Stored data:
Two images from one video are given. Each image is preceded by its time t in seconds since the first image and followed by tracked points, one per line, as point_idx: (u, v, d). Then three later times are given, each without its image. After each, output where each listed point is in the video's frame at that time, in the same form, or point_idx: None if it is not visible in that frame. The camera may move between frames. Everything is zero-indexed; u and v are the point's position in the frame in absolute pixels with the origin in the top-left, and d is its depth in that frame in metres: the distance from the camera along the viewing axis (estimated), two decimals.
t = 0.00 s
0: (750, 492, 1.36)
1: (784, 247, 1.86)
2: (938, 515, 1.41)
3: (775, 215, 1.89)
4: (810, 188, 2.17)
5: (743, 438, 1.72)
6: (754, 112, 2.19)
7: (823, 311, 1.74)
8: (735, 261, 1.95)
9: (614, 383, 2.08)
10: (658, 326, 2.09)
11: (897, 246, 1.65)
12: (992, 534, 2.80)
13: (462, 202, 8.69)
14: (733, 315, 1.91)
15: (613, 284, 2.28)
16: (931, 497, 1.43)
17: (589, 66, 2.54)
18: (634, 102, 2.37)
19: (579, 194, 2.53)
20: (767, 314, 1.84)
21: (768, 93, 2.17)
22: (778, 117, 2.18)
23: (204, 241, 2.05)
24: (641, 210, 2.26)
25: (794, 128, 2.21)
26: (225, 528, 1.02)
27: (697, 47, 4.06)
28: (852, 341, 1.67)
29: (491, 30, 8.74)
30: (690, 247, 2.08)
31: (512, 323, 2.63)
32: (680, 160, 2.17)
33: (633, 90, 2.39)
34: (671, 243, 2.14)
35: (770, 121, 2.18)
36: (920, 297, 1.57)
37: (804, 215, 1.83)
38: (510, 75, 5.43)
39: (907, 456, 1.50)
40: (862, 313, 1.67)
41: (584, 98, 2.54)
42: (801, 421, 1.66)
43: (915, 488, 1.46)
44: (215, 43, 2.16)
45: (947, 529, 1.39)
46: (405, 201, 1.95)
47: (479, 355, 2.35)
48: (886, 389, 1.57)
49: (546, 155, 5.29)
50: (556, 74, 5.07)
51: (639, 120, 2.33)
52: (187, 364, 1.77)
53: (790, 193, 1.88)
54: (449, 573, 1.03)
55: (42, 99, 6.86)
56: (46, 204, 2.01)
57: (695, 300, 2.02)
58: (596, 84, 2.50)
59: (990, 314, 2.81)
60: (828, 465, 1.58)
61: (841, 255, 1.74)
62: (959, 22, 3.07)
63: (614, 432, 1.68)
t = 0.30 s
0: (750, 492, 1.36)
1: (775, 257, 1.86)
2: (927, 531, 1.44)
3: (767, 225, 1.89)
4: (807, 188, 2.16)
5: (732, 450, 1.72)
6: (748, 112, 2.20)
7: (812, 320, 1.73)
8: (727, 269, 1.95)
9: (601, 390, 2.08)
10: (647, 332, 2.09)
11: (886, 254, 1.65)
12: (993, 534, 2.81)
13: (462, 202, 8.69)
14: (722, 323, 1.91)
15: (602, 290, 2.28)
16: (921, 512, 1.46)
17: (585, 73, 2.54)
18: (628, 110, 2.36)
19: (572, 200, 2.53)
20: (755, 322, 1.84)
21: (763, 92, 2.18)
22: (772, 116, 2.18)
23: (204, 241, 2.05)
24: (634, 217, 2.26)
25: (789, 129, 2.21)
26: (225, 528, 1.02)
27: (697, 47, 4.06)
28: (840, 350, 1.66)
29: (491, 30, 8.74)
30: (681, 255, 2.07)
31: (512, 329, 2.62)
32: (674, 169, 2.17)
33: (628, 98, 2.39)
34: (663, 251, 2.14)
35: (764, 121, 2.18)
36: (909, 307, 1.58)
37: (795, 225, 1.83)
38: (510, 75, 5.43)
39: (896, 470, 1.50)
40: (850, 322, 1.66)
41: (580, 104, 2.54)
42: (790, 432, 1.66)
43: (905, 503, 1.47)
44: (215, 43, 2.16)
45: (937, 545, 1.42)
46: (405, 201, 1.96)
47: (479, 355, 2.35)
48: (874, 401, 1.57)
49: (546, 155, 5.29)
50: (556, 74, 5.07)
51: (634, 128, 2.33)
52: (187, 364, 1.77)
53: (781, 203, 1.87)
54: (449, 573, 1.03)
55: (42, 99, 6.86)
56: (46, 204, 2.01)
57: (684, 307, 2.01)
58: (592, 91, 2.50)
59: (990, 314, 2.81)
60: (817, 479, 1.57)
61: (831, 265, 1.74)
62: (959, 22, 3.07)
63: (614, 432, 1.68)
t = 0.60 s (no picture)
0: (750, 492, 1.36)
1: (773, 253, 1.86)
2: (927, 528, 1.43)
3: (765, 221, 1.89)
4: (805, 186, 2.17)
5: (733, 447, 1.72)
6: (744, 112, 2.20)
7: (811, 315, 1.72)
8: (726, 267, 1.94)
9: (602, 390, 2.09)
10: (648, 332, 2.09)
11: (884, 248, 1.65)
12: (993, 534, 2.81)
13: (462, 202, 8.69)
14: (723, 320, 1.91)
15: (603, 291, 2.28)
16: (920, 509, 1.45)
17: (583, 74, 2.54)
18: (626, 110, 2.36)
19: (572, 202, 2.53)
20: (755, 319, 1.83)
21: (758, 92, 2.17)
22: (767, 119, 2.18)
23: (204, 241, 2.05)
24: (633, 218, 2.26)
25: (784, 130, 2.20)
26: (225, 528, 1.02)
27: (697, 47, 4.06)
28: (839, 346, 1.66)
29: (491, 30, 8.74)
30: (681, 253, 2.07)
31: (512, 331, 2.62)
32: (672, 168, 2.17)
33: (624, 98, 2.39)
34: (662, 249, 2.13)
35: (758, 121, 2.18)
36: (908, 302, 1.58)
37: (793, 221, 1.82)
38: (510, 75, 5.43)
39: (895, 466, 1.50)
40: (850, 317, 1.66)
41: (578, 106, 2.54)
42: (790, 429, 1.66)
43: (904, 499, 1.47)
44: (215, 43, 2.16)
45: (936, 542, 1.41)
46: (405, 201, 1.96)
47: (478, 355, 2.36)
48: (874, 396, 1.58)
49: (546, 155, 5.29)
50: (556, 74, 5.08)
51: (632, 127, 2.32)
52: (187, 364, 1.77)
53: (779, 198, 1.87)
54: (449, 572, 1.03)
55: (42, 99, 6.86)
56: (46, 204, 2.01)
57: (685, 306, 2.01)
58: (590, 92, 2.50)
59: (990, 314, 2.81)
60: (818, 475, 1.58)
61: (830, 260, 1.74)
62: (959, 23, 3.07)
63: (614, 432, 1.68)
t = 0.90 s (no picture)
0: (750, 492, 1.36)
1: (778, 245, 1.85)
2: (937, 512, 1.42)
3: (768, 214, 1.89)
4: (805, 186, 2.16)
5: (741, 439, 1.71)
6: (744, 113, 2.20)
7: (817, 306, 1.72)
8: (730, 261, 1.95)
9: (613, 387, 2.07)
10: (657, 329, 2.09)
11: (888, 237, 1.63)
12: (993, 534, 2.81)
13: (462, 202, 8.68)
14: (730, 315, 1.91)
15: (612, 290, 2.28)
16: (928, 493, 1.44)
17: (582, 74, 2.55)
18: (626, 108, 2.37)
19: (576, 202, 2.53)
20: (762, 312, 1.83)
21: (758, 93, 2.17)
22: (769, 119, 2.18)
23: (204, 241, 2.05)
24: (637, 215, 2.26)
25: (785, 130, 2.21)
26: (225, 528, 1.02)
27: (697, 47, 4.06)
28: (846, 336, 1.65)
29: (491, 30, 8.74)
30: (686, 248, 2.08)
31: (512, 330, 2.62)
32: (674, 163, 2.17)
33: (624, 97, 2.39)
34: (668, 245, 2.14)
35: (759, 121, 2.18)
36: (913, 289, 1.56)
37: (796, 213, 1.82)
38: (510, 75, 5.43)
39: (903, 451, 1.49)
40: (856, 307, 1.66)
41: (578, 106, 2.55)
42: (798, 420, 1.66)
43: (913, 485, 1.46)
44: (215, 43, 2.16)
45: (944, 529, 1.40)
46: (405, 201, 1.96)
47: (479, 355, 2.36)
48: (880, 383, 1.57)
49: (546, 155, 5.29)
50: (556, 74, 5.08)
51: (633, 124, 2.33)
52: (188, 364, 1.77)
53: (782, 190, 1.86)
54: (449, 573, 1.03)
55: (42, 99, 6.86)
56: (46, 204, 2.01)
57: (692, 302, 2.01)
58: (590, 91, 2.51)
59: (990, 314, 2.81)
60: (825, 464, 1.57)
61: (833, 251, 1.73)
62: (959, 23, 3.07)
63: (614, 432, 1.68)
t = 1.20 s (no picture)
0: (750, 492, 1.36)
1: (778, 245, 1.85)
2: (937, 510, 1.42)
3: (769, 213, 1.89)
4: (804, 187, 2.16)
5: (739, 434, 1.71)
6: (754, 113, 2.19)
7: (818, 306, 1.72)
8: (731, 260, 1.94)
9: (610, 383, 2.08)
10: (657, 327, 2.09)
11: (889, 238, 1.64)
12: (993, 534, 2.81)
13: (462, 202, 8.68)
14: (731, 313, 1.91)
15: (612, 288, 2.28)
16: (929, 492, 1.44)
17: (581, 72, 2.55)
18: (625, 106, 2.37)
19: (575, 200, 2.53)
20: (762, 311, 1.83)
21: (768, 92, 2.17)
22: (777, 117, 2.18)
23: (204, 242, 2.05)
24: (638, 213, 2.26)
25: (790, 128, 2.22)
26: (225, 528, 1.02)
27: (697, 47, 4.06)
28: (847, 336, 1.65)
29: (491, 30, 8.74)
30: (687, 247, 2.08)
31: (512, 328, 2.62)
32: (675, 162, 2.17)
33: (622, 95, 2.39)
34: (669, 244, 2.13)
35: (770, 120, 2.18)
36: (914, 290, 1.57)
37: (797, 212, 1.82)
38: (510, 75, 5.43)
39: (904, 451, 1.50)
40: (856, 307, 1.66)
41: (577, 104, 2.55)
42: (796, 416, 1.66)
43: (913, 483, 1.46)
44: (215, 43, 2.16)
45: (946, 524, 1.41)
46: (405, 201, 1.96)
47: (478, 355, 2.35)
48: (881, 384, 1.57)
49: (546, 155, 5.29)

**WHAT YOU WILL DO**.
Retype only this portion of the data above: the line containing "16: (931, 497, 1.43)", the line containing "28: (852, 341, 1.67)", and all lines between them, exactly.

**OUTPUT OF THE EXERCISE**.
16: (931, 497, 1.43)
17: (589, 66, 2.54)
18: (634, 102, 2.37)
19: (579, 194, 2.53)
20: (767, 314, 1.84)
21: (768, 93, 2.17)
22: (778, 117, 2.18)
23: (204, 241, 2.05)
24: (641, 210, 2.26)
25: (794, 128, 2.21)
26: (225, 528, 1.02)
27: (697, 47, 4.06)
28: (852, 341, 1.67)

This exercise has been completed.